[Excerpted passage]:
-------------------------

Throughout the Inquisition's history, it was rivaled by local ecclesiastical and secular jurisdictions. No matter how determined, no pope succeeded in establishing complete control over the prosecution of heresy. Medieval kings, princes, bishops, and civil authorities all had a role in prosecuting heresy. The practice reached its apex in the second half of the 13th century. During this period, the tribunals were almost entirely free from any authority, including that of the pope. Therefore, it was almost impossible to eradicate abuse. For example, Robert le Bougre, the "Hammer of Heretics" (Malleus Haereticorum), was a Dominican friar who became an inquisitor known for his cruelty and violence. Another example was the case of the province of Venice, which was handed to the Franciscan inquisitors, who quickly became notorious for their frauds against the Church, by enriching themselves with confiscated property from the heretics and by the selling of absolutions. Because of their corruption, they were eventually forced by the Pope to suspend their activities in 1302.

In southern Europe, Church-run courts existed in the kingdom of Aragon during the medieval period, but not elsewhere in the Iberian peninsula or some other kingdoms, including England. In Scandinavian kingdoms it had hardly any impact.

At the beginning of the fourteenth century, two other movements attracted the attention of the Inquisition, the Knights Templar and the Beguines. It is not clear if the process against the Templars was initiated by the Inquisition on the basis of suspected heresy or if the Inquisition itself was exploited by the king of France, Philip the Fair, who owed them money and wanted the knights' wealth. In England the Crown was also deeply in debt to the Templars and, probably on that basis, the Templars were also persecuted in England, their lands forfeited and taken by others, (the last private owner being the favorite of Edward II, Hugh le Despenser). Many Templars in England were killed; some fled to Scotland and other places.

-------------------------

[Assignment 1]:
From the passage on the medieval Inquisition, extract the words starting at "In southern Europe, Church-run" and ending at "hardly any impact.".
[Assignment 2]:
According to the passage on the medieval Inquisition, why was it almost impossible to eradicate abuse during the second half of the 13th century?
[Assignment 3]:
Carry on the passage on the medieval Inquisition from the point where it ends.
The lines that come next are separate material and have no connection to the passage on the medieval Inquisition.

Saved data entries
-------------------------

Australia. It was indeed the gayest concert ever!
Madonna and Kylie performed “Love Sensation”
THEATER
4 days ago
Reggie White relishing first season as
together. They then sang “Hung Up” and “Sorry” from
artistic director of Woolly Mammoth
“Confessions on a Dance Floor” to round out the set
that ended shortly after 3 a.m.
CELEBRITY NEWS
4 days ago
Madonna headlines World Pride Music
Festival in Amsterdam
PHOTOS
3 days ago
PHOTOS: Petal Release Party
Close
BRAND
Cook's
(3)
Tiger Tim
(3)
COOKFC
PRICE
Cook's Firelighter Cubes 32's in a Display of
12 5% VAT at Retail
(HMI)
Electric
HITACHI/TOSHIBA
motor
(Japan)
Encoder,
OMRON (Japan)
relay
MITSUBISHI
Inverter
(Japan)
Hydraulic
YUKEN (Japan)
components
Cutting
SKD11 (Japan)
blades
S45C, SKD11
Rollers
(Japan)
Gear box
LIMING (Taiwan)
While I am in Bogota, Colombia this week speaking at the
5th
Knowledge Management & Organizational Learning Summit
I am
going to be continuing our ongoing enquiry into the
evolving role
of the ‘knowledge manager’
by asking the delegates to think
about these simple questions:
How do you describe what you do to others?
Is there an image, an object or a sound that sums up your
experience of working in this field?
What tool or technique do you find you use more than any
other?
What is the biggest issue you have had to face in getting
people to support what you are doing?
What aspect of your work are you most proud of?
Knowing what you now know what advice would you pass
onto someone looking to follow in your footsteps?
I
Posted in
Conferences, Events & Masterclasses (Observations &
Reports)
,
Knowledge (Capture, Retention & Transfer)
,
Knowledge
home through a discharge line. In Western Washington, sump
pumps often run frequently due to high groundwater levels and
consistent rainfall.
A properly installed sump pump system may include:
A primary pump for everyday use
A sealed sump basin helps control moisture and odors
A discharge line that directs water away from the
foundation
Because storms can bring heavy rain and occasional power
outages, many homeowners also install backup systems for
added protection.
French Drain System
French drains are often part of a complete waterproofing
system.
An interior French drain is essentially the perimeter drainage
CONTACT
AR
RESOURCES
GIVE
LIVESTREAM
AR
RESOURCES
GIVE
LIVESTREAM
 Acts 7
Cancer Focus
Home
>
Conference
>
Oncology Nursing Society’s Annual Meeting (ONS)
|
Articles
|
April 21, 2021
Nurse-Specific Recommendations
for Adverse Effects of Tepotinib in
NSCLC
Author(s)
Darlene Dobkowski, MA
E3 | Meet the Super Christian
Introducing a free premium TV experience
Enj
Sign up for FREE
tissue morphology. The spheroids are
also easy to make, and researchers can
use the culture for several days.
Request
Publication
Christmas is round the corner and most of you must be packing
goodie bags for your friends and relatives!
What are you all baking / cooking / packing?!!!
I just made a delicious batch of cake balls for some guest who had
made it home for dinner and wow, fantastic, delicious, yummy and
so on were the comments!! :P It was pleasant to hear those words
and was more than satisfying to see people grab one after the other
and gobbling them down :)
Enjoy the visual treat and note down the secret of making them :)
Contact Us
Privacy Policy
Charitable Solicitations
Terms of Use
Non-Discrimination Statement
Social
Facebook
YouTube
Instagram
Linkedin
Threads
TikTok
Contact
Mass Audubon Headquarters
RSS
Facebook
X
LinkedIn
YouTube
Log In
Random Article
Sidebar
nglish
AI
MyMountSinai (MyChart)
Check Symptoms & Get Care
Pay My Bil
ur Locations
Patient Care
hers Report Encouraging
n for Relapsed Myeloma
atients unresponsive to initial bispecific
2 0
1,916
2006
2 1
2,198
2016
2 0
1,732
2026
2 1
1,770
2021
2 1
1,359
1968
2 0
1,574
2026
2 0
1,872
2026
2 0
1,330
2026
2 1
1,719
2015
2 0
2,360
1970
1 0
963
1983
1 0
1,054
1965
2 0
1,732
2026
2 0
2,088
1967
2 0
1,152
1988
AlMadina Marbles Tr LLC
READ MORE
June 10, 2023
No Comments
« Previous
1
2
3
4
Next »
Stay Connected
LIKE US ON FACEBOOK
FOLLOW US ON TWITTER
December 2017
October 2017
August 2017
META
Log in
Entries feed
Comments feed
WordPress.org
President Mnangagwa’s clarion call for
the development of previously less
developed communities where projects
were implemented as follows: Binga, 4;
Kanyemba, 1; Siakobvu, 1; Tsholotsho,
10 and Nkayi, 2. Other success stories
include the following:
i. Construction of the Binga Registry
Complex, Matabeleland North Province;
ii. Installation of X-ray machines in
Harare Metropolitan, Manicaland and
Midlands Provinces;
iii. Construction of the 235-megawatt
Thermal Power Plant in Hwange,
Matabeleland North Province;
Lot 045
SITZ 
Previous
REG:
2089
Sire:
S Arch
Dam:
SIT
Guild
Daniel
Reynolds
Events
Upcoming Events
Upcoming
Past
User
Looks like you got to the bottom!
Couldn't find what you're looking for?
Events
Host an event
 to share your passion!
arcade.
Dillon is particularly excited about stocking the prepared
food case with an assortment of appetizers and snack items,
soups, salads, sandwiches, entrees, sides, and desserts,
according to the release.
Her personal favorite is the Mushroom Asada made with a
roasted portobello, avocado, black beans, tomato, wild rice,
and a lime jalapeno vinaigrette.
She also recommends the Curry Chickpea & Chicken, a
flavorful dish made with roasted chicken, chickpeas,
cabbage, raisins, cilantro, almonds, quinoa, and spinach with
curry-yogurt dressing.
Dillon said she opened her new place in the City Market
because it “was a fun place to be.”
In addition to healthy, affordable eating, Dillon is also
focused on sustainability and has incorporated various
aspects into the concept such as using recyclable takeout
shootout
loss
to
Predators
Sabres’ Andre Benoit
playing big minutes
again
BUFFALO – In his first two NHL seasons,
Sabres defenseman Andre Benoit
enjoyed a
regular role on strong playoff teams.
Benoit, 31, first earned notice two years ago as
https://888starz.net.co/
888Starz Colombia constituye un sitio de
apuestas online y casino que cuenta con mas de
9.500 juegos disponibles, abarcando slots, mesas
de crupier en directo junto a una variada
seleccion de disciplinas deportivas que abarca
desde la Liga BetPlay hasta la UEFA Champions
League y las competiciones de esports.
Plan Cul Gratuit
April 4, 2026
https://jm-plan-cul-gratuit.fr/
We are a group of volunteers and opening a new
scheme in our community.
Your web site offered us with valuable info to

-------------------------

[Task output 1]:
In southern Europe, Church-run courts existed in the kingdom of Aragon during the medieval period, but not elsewhere in the Iberian peninsula or some other kingdoms, including England. In Scandinavian kingdoms it had hardly any impact.

[Task output 2]:
During that period, the tribunals were almost entirely free from any authority, including that of the pope. With no authority over them, abuses could not be stopped.

[Task output 3]:
The Beguines were mainly a women's movement, recognized by the Church since their foundation in the thirteenth century. Marguerite Porete wrote a mystical book known as The Mirror of Simple Souls. The book provoked some controversy, because of statements which some took to mean that a soul can become one with God and that when in this state it can ignore moral law, as it had no need for the Church and its sacraments, or its code of virtues. The book's teachings were easily misconstrued. Porete was eventually tried by the Dominican inquisitor of France and burned at the stake as a relapsed heretic in 1310. The Council of Vienne of 1311 proclaimed them heretics and the movement went into decline.

The medieval Inquisition paid little attention to sorcery until Pope John XXII was the victim of an assassination attempt via poisoning and sorcery. In a letter written in 1320 to the Inquisitors of Carcassonne and Toulouse, Cardinal William of Santa Sabina states that Pope John declared witchcraft to be heresy, and thus it could be tried under the Inquisition.

===Medieval Inquisition in Aragon===
Although Raymond of Penyafort was not an inquisitor, James I of Aragon had often consulted him on questions of law regarding the practices of the Inquisition in the king's domains since Penyafort was a canon lawyer and royal advisor.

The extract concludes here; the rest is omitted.